Umwandlung einer im abgekürzten Verfahren ergangenen Freiheitsstrafe?

Im Kanton Aargau haben sich der Beschuldigte und der Staatsanwalt im abgekürzten Verfahren auf eine Freiheitsstrafe von 2.5 Jahren geeinigt. Wenige Tage vor vollständiger Verbüssung der Strafe stellte die Staatsanwaltschaft dann den Antrag, die Strafe sei in einem Nachentscheid in eine stationäre Massnahme nach Art. 65 StGB umzuwandeln. Allein die Idee erscheint als im höchsten Mass treuwidrig, jedenfalls dann, wenn sich im Strafvollzug nicht Erkenntnisse offenbaren, die den Behörden zuvor unbekannt waren.
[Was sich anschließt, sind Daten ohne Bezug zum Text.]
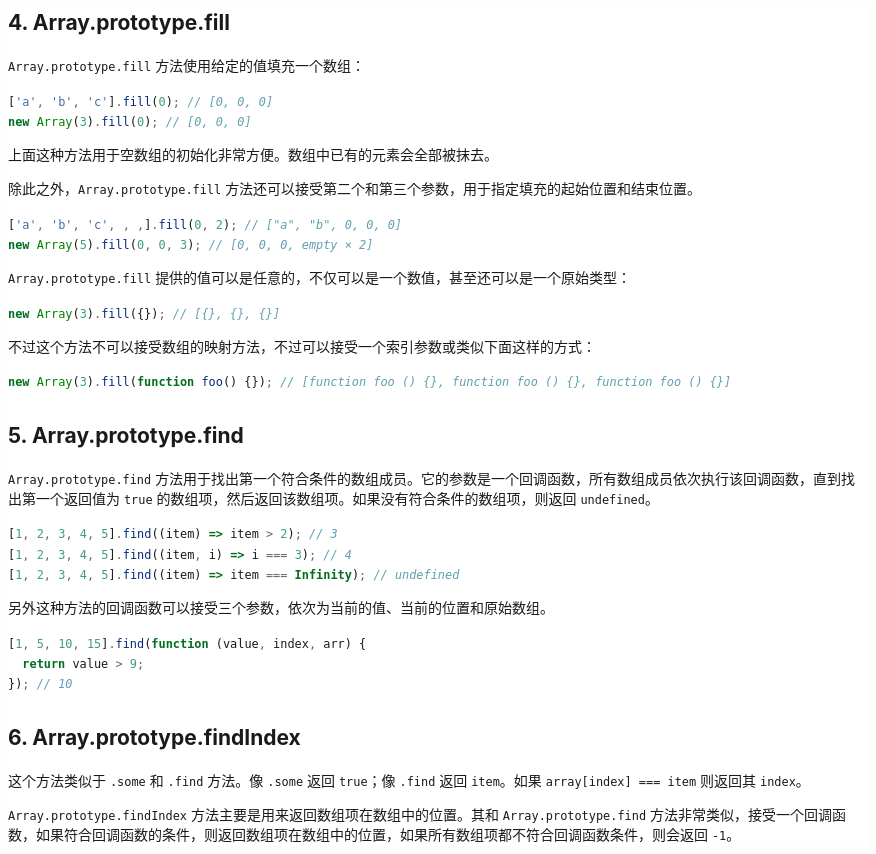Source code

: ## 4. Array.prototype.fill

`Array.prototype.fill` 方法使用给定的值填充一个数组：

```js
['a', 'b', 'c'].fill(0); // [0, 0, 0]
new Array(3).fill(0); // [0, 0, 0]
```

上面这种方法用于空数组的初始化非常方便。数组中已有的元素会全部被抹去。

除此之外，`Array.prototype.fill` 方法还可以接受第二个和第三个参数，用于指定填充的起始位置和结束位置。

```js
['a', 'b', 'c', , ,].fill(0, 2); // ["a", "b", 0, 0, 0]
new Array(5).fill(0, 0, 3); // [0, 0, 0, empty × 2]
```

`Array.prototype.fill` 提供的值可以是任意的，不仅可以是一个数值，甚至还可以是一个原始类型：

```js
new Array(3).fill({}); // [{}, {}, {}]
```

不过这个方法不可以接受数组的映射方法，不过可以接受一个索引参数或类似下面这样的方式：

```js
new Array(3).fill(function foo() {}); // [function foo () {}, function foo () {}, function foo () {}]
```

## 5. Array.prototype.find

`Array.prototype.find` 方法用于找出第一个符合条件的数组成员。它的参数是一个回调函数，所有数组成员依次执行该回调函数，直到找出第一个返回值为 `true` 的数组项，然后返回该数组项。如果没有符合条件的数组项，则返回 `undefined`。

```js
[1, 2, 3, 4, 5].find((item) => item > 2); // 3
[1, 2, 3, 4, 5].find((item, i) => i === 3); // 4
[1, 2, 3, 4, 5].find((item) => item === Infinity); // undefined
```

另外这种方法的回调函数可以接受三个参数，依次为当前的值、当前的位置和原始数组。

```js
[1, 5, 10, 15].find(function (value, index, arr) {
  return value > 9;
}); // 10
```

## 6. Array.prototype.findIndex

这个方法类似于 `.some` 和 `.find` 方法。像 `.some` 返回 `true`；像 `.find` 返回 `item`。如果 `array[index] === item` 则返回其 `index`。

`Array.prototype.findIndex` 方法主要是用来返回数组项在数组中的位置。其和 `Array.prototype.find` 方法非常类似，接受一个回调函数，如果符合回调函数的条件，则返回数组项在数组中的位置，如果所有数组项都不符合回调函数条件，则会返回 `-1`。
Das Obergericht des Kantons Aargau hat den Antrag der Staatsanwaltschaft dennoch zum Urteil erhoben. Dagegen beschwerte  sich der Betroffene nun erfolgreich vor Bundesgericht (BGE 6B_171/2016 vom 13.06.2016, Publikation in der AS vorgesehen). Die Frage, ob ein im abgekürzten Verfahren ergangenes Urteil überhaupt der Revision zugänglich ist, lässt das Bundesgericht ausdrücklich offen, scheint sie aber im Grundsatz zu bejahen:.

Soweit eine spätere Abänderung eines Urteils im abgekürzten Verfahren überhaupt in Frage kommen kann (unabhängig davon, ob dies über das Instrumentarium der Revision zu erfolgen hat), muss aber jedenfalls verlangt werden, dass neue Tatsachen oder Beweismittel vorliegen, die nicht, auch nicht ansatzweise, Gegenstand der Verhandlungen mit der Staatsanwaltschaft über eine Einigung im abgekürzten Verfahren bildeten und deshalb dem urteilenden Gericht auch nicht bekannt sein konnten (E. 2.7).

Davon konnte im vorliegenden Fall keine Rede sein, zumal die Massnahme im Vor- und im Hauptverfahren Thema war.

Zur Frage der Sperrwirkung von “ne bis in idem” in den Nachverfahren fasst das Bundesgericht seine Rechtsprechung so zusammen:

Für die nachträgliche Anordnung einer stationären therapeutischen Massnahme anstelle einer reinen Strafe muss in jedem Fall verlangt werden, dass sich vor oder während des Vollzugs der Freiheitsstrafe – und damit nach der Rechtskraft des Urteils – neue Tatsachen oder Beweismittel ergeben haben, welche die Voraussetzungen einer Massnahme begründen können. Tatsachen oder Beweismittel aber, die dem urteilenden Gericht bereits zur Beurteilung vorlagen und deshalb Gegenstand der richterlichen Überlegungen waren, können aufgrund der Sperrwirkung von “ne bis in idem” nicht erneut eingebracht werden. Dies gilt losgelöst von der Frage, ob respektive unter welchen Voraussetzungen Art. 65 Abs. 1 StGB mit dem Grundsatz von “ne bis in idem” vereinbar ist (E. 2.3).

Ich empfehle aber allen Interessierten, den ganzen Entscheid zu lesen.